## begin Data entries

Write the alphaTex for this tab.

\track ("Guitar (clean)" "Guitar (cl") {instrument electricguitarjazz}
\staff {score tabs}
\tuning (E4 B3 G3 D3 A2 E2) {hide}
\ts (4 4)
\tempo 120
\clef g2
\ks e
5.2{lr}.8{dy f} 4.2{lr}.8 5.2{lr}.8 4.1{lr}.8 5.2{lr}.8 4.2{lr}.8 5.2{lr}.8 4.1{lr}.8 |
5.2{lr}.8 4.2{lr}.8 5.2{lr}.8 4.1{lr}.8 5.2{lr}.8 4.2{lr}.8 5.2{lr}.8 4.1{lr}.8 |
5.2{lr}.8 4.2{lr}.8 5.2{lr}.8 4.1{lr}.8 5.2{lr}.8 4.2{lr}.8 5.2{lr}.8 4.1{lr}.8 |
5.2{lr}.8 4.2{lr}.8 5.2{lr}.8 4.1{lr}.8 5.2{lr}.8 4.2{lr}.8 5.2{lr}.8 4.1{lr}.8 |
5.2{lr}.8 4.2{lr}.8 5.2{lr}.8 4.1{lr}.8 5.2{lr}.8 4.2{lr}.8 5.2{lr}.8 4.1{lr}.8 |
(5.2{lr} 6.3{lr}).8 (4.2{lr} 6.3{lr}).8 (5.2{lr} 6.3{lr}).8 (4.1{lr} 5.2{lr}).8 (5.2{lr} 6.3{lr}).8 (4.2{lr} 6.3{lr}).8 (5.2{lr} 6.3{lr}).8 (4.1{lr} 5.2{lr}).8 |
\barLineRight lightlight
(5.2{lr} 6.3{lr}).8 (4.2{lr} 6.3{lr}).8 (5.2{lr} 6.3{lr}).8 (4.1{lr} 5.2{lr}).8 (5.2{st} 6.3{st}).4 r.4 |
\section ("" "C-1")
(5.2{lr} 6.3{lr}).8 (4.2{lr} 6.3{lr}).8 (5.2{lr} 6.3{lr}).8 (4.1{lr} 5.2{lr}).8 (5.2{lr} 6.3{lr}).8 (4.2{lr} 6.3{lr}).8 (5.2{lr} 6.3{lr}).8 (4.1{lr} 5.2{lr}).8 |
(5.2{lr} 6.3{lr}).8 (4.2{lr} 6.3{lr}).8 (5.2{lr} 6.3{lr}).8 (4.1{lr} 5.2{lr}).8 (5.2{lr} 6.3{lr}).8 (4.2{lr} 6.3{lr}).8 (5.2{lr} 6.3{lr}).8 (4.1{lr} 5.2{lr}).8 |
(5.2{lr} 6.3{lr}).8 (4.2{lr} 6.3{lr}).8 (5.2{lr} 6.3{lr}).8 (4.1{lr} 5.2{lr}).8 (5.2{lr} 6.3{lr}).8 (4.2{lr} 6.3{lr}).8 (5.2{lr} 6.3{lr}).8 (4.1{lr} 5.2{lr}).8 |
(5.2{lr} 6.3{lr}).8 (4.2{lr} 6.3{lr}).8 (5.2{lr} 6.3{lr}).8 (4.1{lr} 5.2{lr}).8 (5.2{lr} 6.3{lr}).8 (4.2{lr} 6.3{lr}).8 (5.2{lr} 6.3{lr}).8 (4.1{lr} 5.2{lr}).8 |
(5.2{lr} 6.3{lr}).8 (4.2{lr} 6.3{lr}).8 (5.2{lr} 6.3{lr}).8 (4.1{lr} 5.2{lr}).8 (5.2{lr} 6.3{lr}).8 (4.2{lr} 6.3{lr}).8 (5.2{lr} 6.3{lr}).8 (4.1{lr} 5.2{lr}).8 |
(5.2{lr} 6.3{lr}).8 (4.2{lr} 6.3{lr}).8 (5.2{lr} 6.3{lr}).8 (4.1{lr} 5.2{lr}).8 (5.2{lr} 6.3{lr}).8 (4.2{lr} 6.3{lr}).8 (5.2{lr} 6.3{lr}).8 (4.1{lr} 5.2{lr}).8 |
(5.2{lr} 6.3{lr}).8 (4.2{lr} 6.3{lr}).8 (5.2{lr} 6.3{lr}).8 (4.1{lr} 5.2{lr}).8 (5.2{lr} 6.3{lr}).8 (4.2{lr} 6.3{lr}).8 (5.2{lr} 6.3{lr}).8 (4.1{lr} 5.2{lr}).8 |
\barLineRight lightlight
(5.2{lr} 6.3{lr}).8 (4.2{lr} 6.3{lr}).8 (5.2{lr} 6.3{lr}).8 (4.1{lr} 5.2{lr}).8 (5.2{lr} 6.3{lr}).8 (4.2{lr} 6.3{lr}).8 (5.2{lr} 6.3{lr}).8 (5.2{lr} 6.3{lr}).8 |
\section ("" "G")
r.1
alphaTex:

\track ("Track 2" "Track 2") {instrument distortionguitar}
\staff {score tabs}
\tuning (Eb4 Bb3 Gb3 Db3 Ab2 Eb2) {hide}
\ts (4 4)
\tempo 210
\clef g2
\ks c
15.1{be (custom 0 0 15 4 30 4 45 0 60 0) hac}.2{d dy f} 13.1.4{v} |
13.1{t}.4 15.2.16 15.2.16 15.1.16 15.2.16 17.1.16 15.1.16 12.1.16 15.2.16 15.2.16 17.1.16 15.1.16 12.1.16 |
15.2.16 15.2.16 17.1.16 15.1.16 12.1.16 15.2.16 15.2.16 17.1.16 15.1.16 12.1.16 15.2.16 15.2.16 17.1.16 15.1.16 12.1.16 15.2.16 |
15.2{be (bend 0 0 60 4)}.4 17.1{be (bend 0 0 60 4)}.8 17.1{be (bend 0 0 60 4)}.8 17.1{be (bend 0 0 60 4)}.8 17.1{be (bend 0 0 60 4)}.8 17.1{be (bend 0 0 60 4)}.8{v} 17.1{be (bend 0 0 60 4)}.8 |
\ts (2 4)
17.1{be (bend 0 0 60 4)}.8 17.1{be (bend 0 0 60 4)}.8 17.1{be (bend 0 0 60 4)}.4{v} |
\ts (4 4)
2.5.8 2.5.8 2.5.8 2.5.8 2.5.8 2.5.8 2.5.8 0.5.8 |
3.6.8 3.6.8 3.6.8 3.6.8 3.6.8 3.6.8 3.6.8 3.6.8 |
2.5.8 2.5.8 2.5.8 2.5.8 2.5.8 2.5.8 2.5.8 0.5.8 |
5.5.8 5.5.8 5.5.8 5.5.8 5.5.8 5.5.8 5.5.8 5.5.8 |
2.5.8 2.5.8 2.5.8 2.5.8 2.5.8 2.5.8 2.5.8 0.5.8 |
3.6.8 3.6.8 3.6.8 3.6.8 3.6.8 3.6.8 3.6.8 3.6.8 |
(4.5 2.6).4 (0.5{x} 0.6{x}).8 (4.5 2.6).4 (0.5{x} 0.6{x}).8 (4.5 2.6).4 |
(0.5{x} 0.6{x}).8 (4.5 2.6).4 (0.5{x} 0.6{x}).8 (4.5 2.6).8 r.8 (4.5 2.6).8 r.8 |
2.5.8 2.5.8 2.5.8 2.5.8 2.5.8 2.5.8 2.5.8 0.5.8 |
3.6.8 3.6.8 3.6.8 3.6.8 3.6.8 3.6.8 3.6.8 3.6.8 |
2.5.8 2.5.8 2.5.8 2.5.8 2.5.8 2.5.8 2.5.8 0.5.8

## end Data entries

**Task objective:**
Report every line of the records above that contains the string "track", matching case exactly.

**Full output:**
\track ("Guitar (clean)" "Guitar (cl") {instrument electricguitarjazz}
\track ("Track 2" "Track 2") {instrument distortionguitar}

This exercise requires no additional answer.